* _TEXTAUSZUG_
☆ ☆ ☆

Menschen, die sich für den Erhalt der Umwelt einsetzen, haben meist auch ein stark entwickeltes Empfinden für soziale Gerechtigkeit. Konsequenterweise versuchen sie ihre Vorstellungen an den Projekten zu verwirklichen, die ihnen ohnehin naheliegen; das sind natürlich Umweltprojekte. Das Ergebnis allerdings kommt tragischerweise einer Selbst-Blockade gleich.

☆ ☆ ☆

* _AUFGABE_
Setze den Text über Umweltengagement und soziale Gerechtigkeit nach seinem letzten Satz fort. Die Zeilen haben damit nichts zu tun.

* _DATENSÄTZE_

☆ ☆ ☆

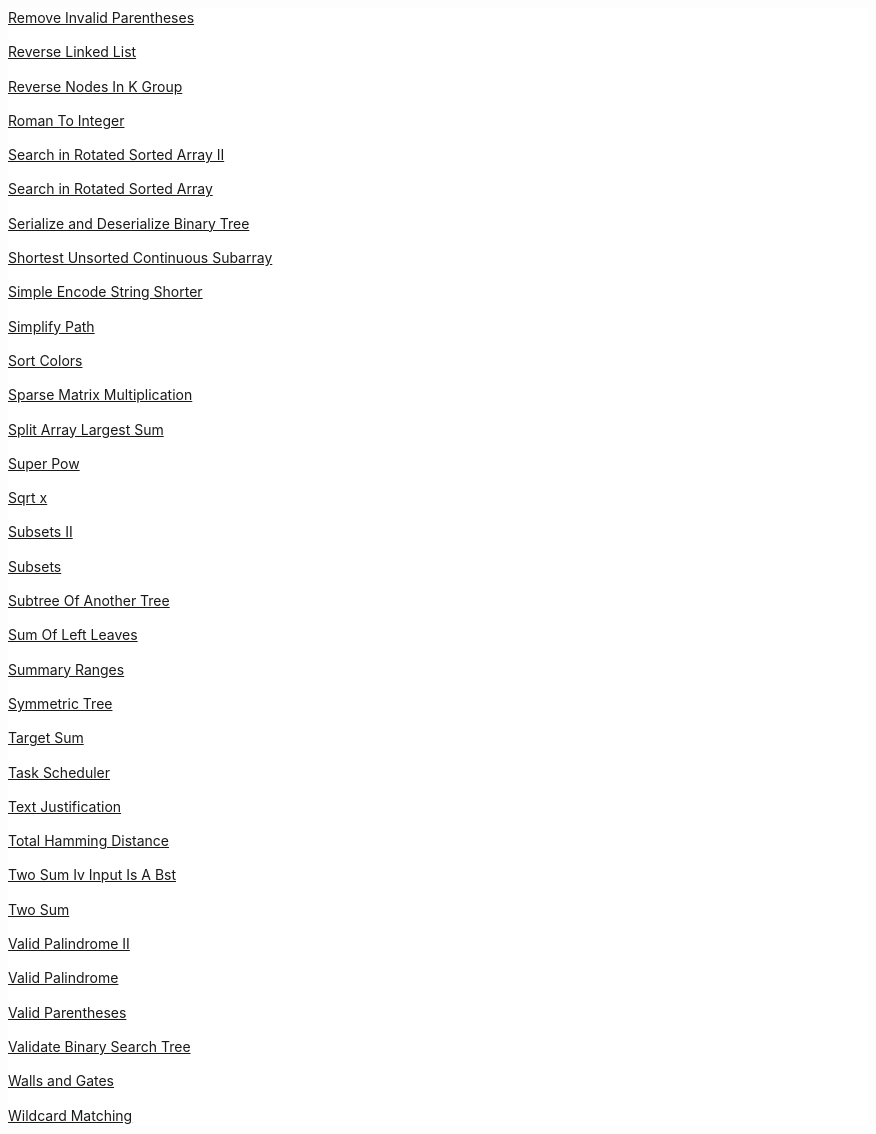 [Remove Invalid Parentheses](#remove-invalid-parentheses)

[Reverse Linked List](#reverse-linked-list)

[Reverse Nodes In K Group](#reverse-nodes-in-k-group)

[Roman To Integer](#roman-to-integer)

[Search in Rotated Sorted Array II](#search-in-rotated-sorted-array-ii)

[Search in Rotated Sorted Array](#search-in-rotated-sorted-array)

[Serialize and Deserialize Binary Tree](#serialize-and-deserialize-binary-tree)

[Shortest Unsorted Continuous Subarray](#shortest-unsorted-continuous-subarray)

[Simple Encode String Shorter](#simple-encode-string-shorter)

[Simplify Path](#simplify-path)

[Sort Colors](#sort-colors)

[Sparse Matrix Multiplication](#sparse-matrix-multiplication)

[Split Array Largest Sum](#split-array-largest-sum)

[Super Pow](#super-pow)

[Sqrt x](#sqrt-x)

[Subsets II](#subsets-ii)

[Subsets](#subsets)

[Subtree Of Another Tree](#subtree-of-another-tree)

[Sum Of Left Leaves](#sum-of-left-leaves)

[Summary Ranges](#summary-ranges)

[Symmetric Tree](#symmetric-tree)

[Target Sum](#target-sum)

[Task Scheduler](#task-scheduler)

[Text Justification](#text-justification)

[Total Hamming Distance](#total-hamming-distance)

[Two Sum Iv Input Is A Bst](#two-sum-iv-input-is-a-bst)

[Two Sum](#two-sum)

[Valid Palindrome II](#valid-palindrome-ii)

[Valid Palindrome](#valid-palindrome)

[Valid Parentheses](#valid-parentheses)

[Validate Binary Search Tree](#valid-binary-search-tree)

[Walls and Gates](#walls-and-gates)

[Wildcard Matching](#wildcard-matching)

☆ ☆ ☆

* _LÖSUNG_
Während alle Welt hinnimmt, daß mit der Verstromung von Braunkohle und Atom unvorstellbare Gewinne gemacht werden, die aus den überhöhten Stromgebühren von Millionen kleiner Stromkunden stammen und zusätzlich aus der Nutzung aller Arten von Steuertricks, erlegen sich die Umweltfreunde bei der Nutzung der erneuerbaren Energien erhebliche Selbstbeschränkungen auf. Es gilt ihnen als unfein, mit der Nutzung erneuerbarer Energien Geld zu verdienen, und der Vorwurf gar, man könne sich eine „goldene Nase“ holen, ist in ihren Kreisen tödlich für jedes noch so sinnvolle Projekt. Zur Zeit leidet besonders der Ausbau der Windenergie unter dieser Denkweise.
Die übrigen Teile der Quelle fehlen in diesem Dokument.